** EXERCISE DIRECTIONS **
In the entries below, find the lines that contain the word "pitch" and copy them.

━━━ AVAILABLE RECORDS

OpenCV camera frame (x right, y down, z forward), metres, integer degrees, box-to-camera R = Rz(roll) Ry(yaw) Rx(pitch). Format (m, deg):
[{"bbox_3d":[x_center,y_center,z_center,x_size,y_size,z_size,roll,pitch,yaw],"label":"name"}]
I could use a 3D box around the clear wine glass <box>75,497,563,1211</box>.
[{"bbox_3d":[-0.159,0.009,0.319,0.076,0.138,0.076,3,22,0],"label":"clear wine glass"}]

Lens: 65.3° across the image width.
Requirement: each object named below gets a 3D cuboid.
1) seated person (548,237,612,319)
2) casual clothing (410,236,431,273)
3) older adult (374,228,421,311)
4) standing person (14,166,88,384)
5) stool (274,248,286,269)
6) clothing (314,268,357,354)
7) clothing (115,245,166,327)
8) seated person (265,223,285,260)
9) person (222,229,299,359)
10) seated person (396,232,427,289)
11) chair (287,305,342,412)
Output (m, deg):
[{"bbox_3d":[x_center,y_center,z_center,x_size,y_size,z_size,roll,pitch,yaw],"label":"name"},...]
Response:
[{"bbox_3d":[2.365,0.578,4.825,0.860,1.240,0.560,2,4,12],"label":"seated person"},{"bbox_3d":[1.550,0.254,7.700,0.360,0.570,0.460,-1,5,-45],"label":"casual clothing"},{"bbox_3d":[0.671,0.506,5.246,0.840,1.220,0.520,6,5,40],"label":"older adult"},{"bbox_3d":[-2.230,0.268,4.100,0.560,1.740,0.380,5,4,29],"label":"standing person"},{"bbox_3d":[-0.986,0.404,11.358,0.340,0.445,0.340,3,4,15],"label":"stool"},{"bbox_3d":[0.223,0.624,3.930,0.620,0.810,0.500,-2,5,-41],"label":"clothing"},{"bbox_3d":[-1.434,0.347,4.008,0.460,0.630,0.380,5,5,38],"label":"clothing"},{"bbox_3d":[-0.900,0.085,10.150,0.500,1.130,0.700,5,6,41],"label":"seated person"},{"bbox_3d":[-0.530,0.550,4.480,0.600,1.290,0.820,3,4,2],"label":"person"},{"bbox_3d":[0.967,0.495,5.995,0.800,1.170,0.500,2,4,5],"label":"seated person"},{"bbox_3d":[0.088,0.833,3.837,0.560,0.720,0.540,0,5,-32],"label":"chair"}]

━━━━━━

** EXERCISE OUTPUT **
OpenCV camera frame (x right, y down, z forward), metres, integer degrees, box-to-camera R = Rz(roll) Ry(yaw) Rx(pitch). Format (m, deg):
[{"bbox_3d":[x_center,y_center,z_center,x_size,y_size,z_size,roll,pitch,yaw],"label":"name"}]
[{"bbox_3d":[x_center,y_center,z_center,x_size,y_size,z_size,roll,pitch,yaw],"label":"name"},...]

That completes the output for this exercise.